* Task brief *
Output all of the material exactly; leave out no line.
╭─ Source data
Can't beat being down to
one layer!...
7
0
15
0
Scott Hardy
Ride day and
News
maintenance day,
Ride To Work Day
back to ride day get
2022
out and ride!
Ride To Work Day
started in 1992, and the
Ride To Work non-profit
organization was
╰─
* Task solution *
Can't beat being down to
one layer!...
7
0
15
0
Scott Hardy
Ride day and
News
maintenance day,
Ride To Work Day
back to ride day get
2022
out and ride!
Ride To Work Day
started in 1992, and the
Ride To Work non-profit
organization was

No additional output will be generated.